The
estimate is that there are between 150-200 thousand
undocumented Bolivians living in the city of São Paulo. More
than 90% of them work for small factories that are the
property of Koreans, Brazilians, and other Bolivians. They
work about 18 hours a day, and they get paid $30 cents for
each piece they sew. The places where they work, and generally
live, are dark, humid, and totally unhealthy. Many people
develop respiratory problems or tuberculosis. When the Federal
Police free enslaved Brazilians from farms in the Northeast,
those workers are free. But when the police find Bolivians in
the same situation in São Paulo, the most probable outcome is
that they are deported from Brazil. Thus, the immigrants
themselves do not want to denounce the situation.
Migration
and Slave Work
Luiz
Bassegio1
e Luciane Udovic2
Slave
labor is still common in Brazil. This practice has caused the
death of many workers due to fatigue or exhaustion in the
fields.
According to the Pastoral Service of Migrants, migrant workers
are the majority of victims of slave work. The
impunity of those responsible, the morosity of the judicial
processes, and the lack of coordination between the different
governmental departments ends up protecting people responsible
for the practice of forced labor in Brazil.
The
report “Slave Labor in Brazil in the 21st Century,”
released in September of 2006 by the International Labor
Organization (ILO), brings to light innumerable cases of slave
labor. Municipalities in the southern region of Maranhão –such
as Açailândia and Bom Jesus das Selvas- for example, are
prime exporters of migrant slave labor to the states of Pará
and Mato Grosso. Also, many of the principal exploiters of the
regime of slavery in the nation are located in the South of
the Maranhão- in large farms and coalmines.
According to the report, the majority of the laborers are
migrant workers, between ages 18 and 40 years. The greatest
portion of the migrant population is located in the state of Maranhão.
The states of Piauí and Tocantins complete the list of the
three principal exporters of migrant slave labor to the state
of Pará. Unemployment in these
regions where the migrant workers come from is a serious
problem, so people need to leave their homes and go in search
of work in distant places, such as the agricultural border
region of the Amazon, in the states of Pará and Mato Grosso.

BRIEF: Please carry on the piece on migration and slave labor in Brazil, starting right after its last sentence. The items that come next have nothing to do with the piece on slave labor in Brazil.

INFORMATION:
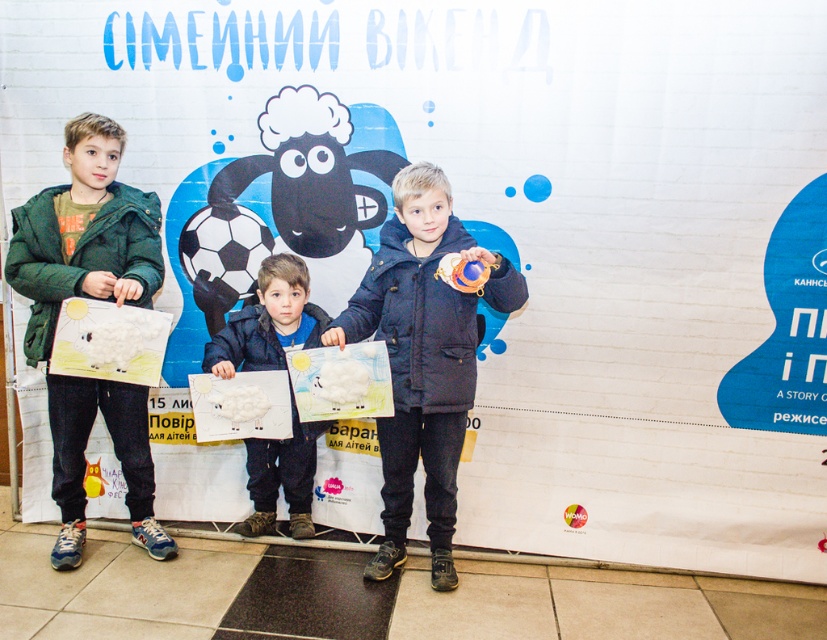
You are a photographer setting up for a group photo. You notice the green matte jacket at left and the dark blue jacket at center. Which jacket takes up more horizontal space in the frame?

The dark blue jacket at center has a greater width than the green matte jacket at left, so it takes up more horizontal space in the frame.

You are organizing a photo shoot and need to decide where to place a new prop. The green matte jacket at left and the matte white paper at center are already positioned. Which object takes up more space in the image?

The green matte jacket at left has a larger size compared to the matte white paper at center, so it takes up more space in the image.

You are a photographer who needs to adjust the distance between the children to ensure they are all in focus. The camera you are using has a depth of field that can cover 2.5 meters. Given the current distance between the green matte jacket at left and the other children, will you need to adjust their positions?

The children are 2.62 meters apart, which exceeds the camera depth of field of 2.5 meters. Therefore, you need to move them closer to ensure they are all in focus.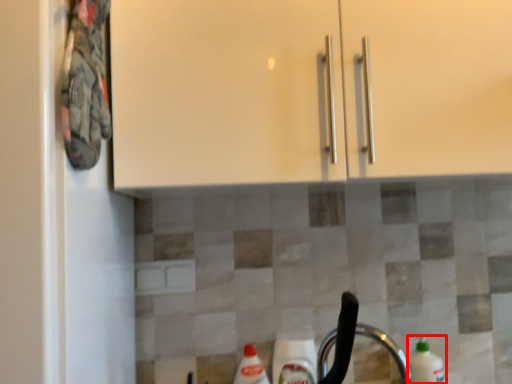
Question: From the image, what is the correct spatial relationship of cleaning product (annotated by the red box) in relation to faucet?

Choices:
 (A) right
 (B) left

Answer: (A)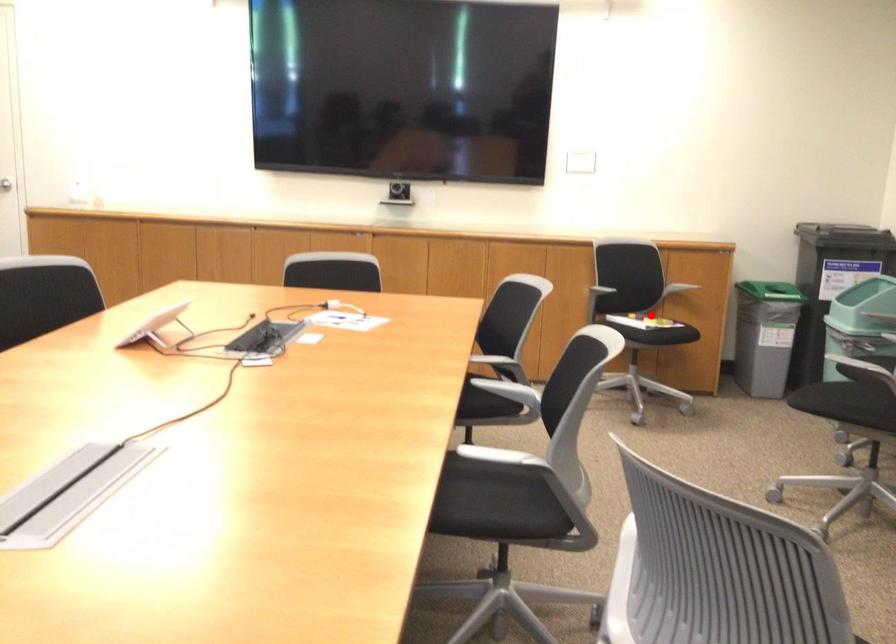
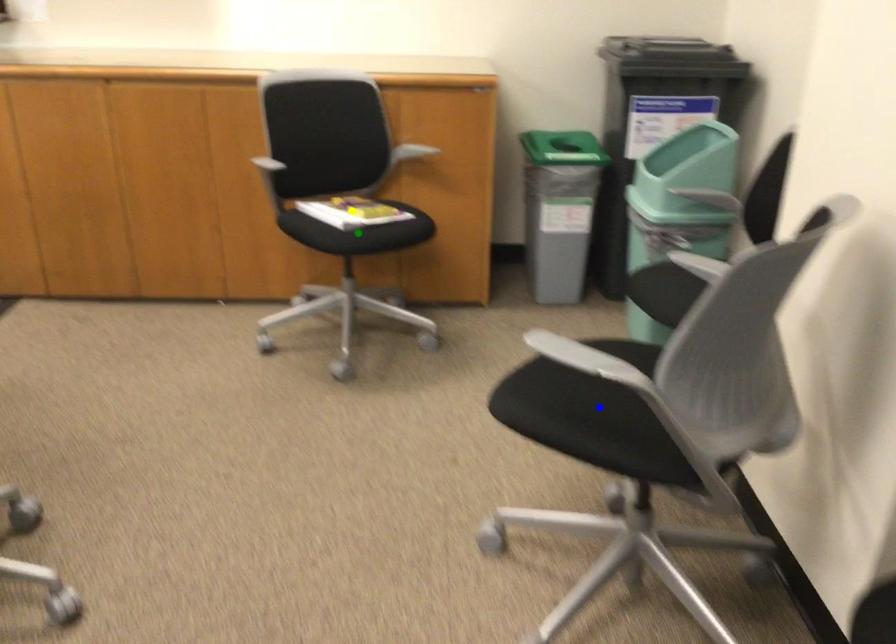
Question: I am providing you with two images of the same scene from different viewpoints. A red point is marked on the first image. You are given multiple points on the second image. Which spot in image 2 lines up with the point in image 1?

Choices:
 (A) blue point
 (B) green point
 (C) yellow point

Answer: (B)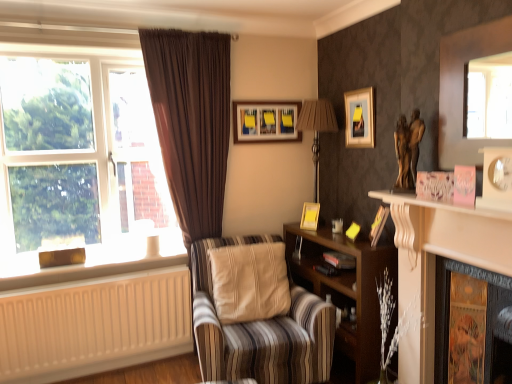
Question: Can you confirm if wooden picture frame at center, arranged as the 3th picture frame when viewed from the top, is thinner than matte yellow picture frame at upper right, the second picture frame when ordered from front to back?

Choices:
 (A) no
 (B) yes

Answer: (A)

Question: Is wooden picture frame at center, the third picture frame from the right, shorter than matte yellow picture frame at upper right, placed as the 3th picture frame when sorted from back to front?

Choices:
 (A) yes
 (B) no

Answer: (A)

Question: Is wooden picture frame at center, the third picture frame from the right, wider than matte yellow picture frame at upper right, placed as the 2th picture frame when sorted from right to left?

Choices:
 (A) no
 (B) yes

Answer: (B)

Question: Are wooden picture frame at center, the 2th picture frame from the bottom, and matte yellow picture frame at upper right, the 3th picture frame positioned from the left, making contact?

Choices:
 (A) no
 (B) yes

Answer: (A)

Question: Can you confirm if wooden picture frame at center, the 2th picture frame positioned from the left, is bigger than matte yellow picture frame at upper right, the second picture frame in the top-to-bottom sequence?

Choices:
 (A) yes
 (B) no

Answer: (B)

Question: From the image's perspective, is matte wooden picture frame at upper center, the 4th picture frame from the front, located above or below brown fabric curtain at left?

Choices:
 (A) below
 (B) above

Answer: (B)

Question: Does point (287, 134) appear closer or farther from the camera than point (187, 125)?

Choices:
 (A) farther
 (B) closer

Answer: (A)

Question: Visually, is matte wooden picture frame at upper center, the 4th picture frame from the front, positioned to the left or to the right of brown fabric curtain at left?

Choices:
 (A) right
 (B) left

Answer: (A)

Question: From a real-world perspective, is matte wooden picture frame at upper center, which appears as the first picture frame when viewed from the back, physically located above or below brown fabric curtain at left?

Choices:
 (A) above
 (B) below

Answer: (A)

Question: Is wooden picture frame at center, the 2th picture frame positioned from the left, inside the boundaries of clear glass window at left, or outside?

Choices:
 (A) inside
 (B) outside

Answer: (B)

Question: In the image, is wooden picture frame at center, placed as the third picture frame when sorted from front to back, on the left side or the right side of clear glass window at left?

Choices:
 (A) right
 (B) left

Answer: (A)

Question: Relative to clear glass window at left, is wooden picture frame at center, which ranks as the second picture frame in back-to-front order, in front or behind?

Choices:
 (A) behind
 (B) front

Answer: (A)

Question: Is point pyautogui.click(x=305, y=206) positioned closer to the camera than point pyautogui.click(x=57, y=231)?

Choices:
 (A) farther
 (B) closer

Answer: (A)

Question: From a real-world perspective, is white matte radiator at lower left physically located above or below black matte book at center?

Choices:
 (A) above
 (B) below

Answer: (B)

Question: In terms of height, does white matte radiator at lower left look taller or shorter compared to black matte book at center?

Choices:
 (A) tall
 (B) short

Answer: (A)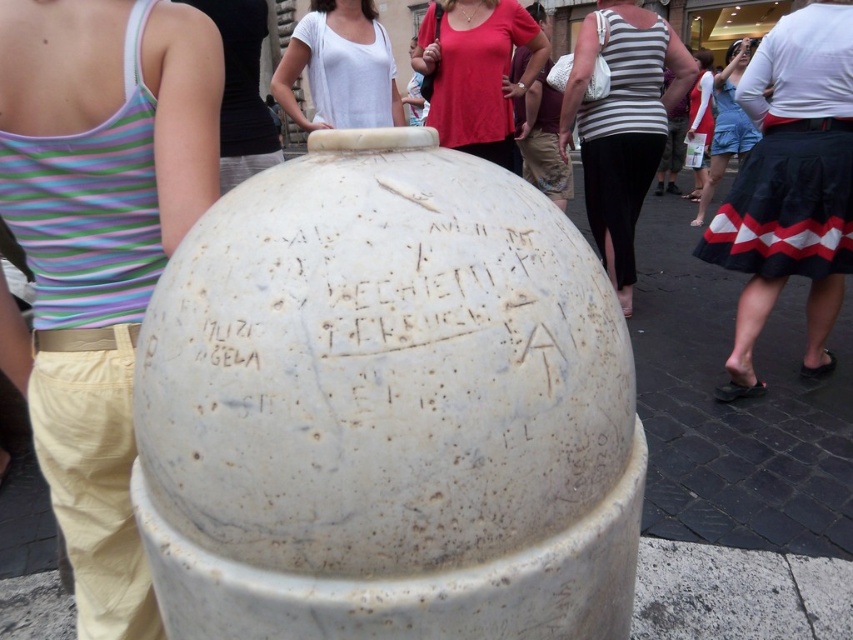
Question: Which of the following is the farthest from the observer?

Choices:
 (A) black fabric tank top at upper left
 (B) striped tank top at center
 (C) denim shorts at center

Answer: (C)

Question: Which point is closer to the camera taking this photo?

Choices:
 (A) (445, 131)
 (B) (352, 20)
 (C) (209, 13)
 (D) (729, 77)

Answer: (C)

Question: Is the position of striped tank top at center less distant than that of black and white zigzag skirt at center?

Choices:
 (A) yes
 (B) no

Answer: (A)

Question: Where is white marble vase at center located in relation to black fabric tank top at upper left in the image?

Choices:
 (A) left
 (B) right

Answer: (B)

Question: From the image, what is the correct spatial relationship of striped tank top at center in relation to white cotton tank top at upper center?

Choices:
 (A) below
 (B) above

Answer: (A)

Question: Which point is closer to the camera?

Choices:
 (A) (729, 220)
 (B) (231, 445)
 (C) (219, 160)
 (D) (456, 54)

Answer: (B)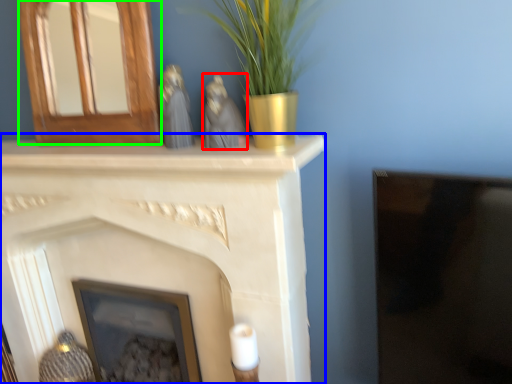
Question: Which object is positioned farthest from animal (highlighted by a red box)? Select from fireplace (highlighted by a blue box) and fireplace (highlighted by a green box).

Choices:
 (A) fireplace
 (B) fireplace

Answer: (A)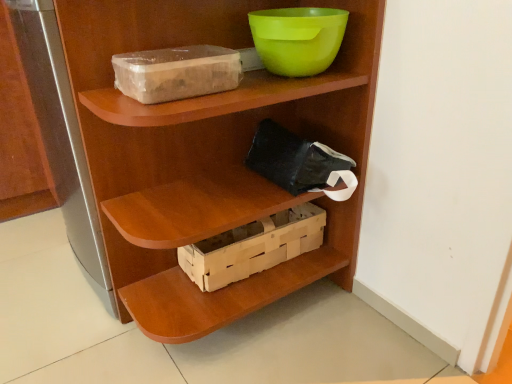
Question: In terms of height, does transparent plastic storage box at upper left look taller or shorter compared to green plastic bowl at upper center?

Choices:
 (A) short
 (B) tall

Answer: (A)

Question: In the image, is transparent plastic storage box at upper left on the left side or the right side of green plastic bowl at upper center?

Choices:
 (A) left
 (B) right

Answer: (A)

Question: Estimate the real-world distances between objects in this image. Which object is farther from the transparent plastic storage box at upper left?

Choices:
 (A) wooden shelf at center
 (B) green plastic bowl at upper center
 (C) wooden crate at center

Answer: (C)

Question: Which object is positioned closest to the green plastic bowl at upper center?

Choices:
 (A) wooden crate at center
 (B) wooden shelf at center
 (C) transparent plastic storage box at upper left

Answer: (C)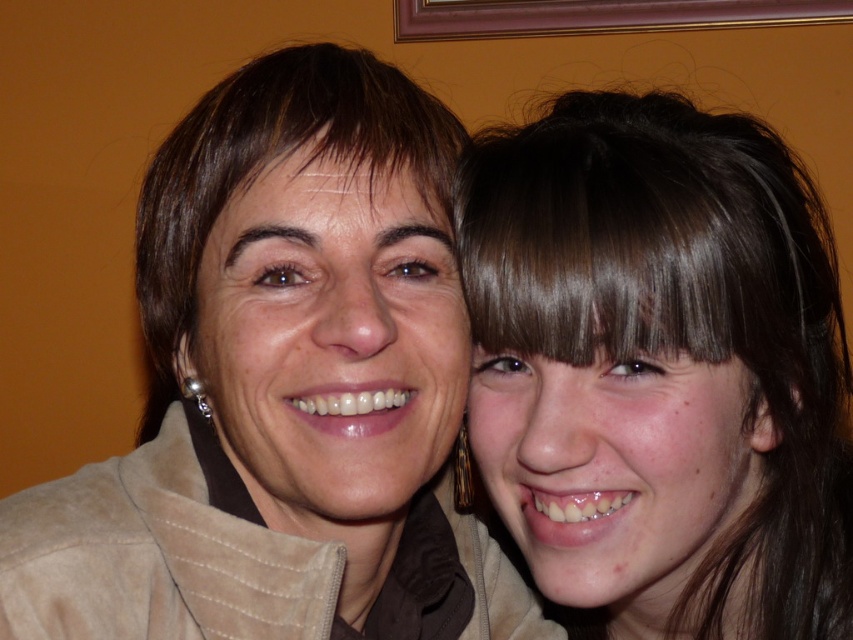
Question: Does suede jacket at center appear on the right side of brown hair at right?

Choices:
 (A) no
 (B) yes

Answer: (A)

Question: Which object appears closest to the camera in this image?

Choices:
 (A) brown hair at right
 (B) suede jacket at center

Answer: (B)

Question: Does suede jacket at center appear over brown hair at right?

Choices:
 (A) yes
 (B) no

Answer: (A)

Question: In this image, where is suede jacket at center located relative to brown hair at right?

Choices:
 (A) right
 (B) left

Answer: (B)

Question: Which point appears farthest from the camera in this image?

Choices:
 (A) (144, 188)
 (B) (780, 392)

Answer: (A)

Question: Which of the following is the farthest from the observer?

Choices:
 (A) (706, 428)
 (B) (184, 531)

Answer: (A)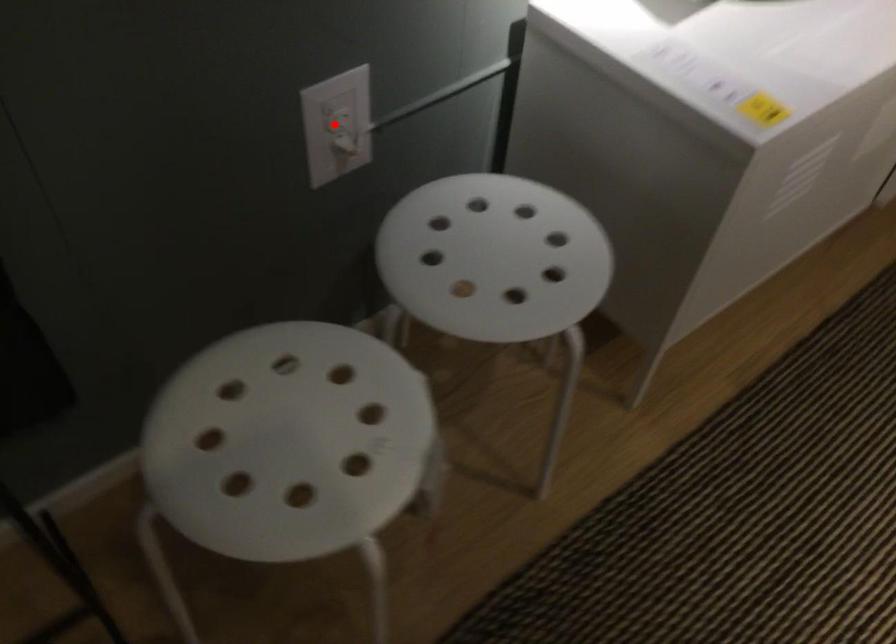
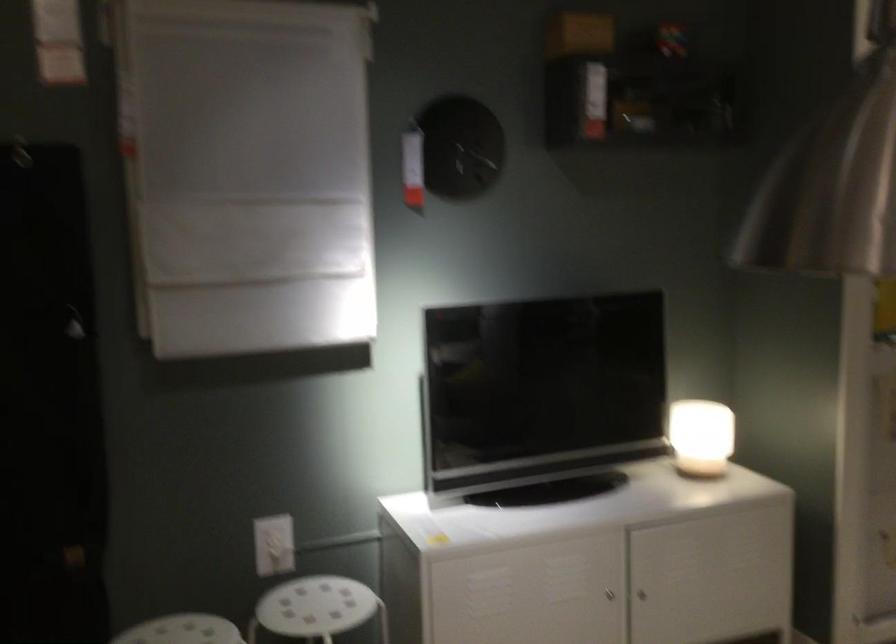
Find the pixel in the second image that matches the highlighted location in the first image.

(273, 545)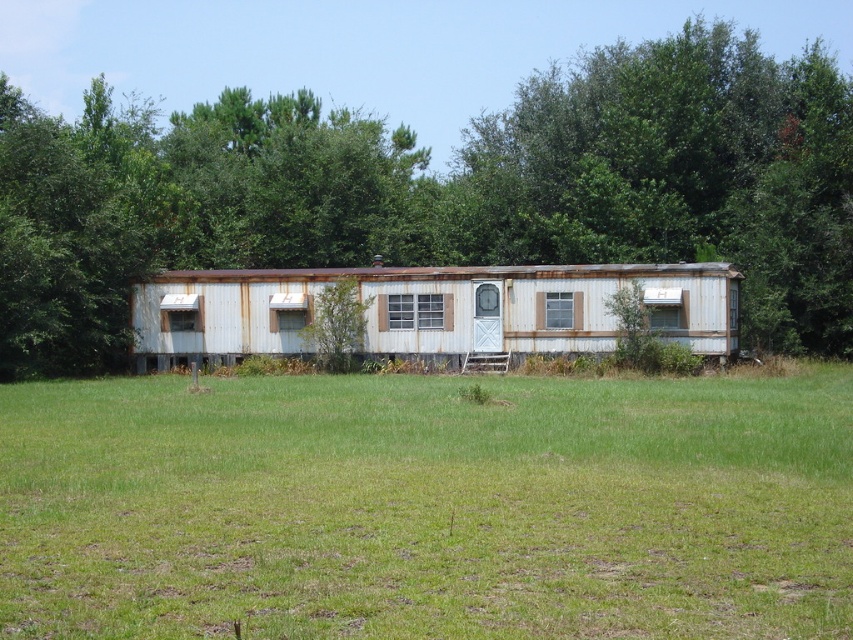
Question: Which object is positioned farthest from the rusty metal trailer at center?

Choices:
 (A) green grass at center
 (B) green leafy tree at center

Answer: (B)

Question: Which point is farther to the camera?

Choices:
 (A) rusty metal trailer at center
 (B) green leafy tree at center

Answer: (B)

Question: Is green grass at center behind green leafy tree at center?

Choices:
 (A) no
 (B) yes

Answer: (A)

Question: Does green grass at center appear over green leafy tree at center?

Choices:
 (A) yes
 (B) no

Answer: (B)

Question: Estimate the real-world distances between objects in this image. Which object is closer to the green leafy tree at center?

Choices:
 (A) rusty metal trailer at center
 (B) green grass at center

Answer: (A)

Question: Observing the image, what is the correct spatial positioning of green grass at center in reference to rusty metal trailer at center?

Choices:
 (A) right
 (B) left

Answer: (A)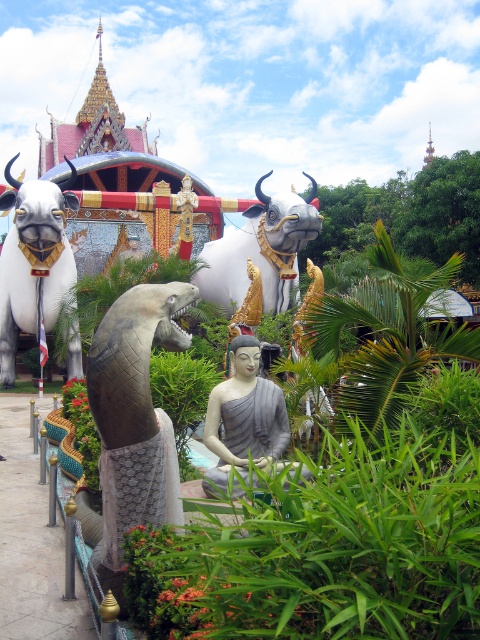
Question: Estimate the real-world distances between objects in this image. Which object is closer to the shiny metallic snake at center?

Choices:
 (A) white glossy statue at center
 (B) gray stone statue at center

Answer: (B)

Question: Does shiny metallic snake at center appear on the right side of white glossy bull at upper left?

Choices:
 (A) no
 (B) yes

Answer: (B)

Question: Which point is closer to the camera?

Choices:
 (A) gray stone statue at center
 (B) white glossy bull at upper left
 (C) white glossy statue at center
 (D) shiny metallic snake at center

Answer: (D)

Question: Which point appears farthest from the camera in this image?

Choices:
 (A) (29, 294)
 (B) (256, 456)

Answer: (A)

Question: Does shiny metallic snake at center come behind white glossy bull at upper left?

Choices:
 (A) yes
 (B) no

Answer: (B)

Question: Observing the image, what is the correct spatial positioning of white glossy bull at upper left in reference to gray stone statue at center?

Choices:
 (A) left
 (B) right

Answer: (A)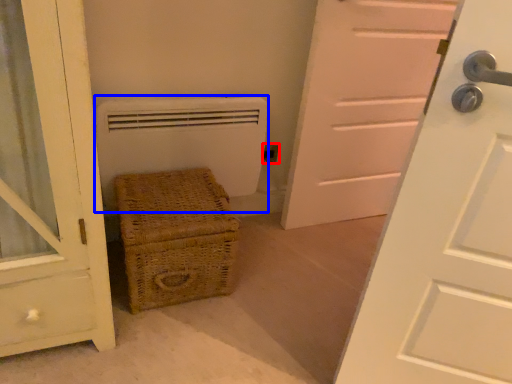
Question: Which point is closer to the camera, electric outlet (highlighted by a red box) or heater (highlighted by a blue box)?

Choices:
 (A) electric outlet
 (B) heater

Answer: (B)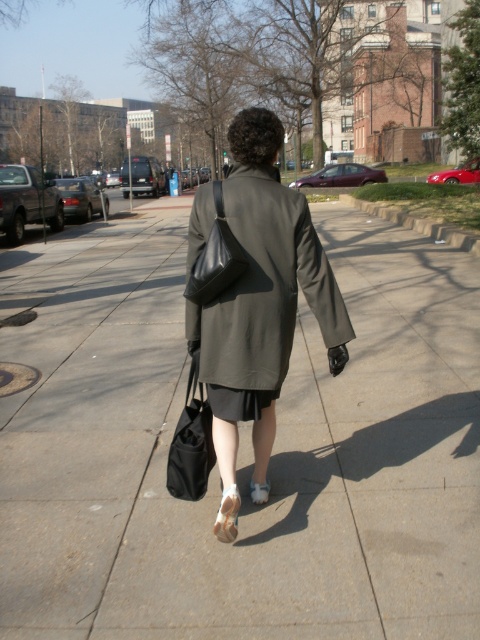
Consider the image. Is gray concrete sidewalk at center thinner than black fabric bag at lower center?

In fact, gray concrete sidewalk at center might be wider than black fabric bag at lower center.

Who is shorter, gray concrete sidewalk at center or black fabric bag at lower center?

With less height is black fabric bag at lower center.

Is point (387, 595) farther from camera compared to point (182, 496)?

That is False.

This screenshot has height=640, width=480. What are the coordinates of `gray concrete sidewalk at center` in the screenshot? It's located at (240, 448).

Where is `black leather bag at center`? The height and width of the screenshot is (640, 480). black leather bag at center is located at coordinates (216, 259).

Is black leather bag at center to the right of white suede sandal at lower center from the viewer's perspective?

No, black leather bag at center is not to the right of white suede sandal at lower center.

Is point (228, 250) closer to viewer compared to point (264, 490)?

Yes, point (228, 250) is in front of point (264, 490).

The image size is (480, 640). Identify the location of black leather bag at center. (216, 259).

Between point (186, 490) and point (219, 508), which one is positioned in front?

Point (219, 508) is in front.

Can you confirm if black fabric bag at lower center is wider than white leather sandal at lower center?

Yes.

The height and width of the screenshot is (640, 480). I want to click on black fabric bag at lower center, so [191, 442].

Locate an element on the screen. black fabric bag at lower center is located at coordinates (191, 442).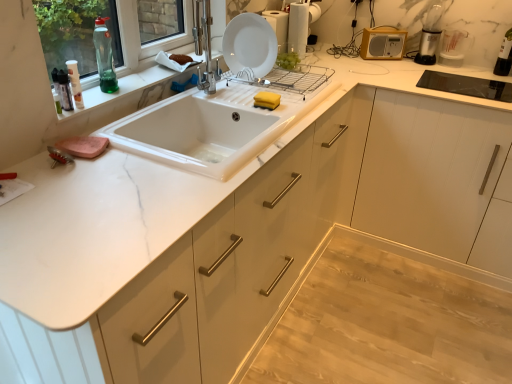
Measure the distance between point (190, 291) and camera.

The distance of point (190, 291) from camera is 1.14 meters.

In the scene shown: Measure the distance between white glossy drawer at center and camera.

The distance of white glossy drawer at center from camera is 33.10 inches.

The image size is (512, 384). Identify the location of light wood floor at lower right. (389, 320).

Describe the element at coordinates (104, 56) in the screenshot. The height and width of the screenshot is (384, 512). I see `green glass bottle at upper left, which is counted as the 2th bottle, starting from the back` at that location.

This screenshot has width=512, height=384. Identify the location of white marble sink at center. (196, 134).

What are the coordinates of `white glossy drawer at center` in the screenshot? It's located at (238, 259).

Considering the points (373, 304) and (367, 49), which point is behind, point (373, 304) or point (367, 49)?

YOUR RESPONSE:
Data
by the Ministry of Labor show that 80% of the workers found in
situations of slavery work are in the cattle farming industry.
The vast majority of the cases deal with clearing out land
after the trees have been burned, so that the land can serve
as pasture. After cattle grazing, the other industries with
high incidences of slave labor conditions are soy and cotton
plantations, making up 10% of the cases.
The
ILO report brings to light information about the quality of
life of the workers, such as in the case of Manuel do Maranhão,
who experienced the hard conditions of contemporary slave
labor:
“The
skin of Manuel turned into leather after years of Amazonian
sun and the sweat from his face. In the Southeast of Pará,
cattle are worth more than people. Manuel ends up serving the
cattle, with the job of cleaning the pasture: they have
made a watering hole for the cow to drink and for us to drink
as well.” He has worked from Sunday to Sunday, but
there is no payment, just beans, rice and a blanket to cover
himself at night. When it is time to pay the workers, the cats
(contractors of migrant laborers at the service of farmers)
said that Manuel
and the others had “eaten” all of his payment, and that if
he wanted money he would have to stay and work more. “They
say the law does not enter the farm,” says Manuel, who fled
and decided to fight for his rights. Manuel was born in a city
of Maranhão on the border with Piauí. He has five sons, the
youngest of which is eight years old. But Manuel could not
obtain land to create a small farm in his state. “If I had
land, I would not have left my home and go to Pará,” he
says.
In
the last ten years, almost 18 thousand people were liberated
from situations of slavery in the country. According to the
ILO, there are about 25 thousand people living under
conditions of slavery in Brazil.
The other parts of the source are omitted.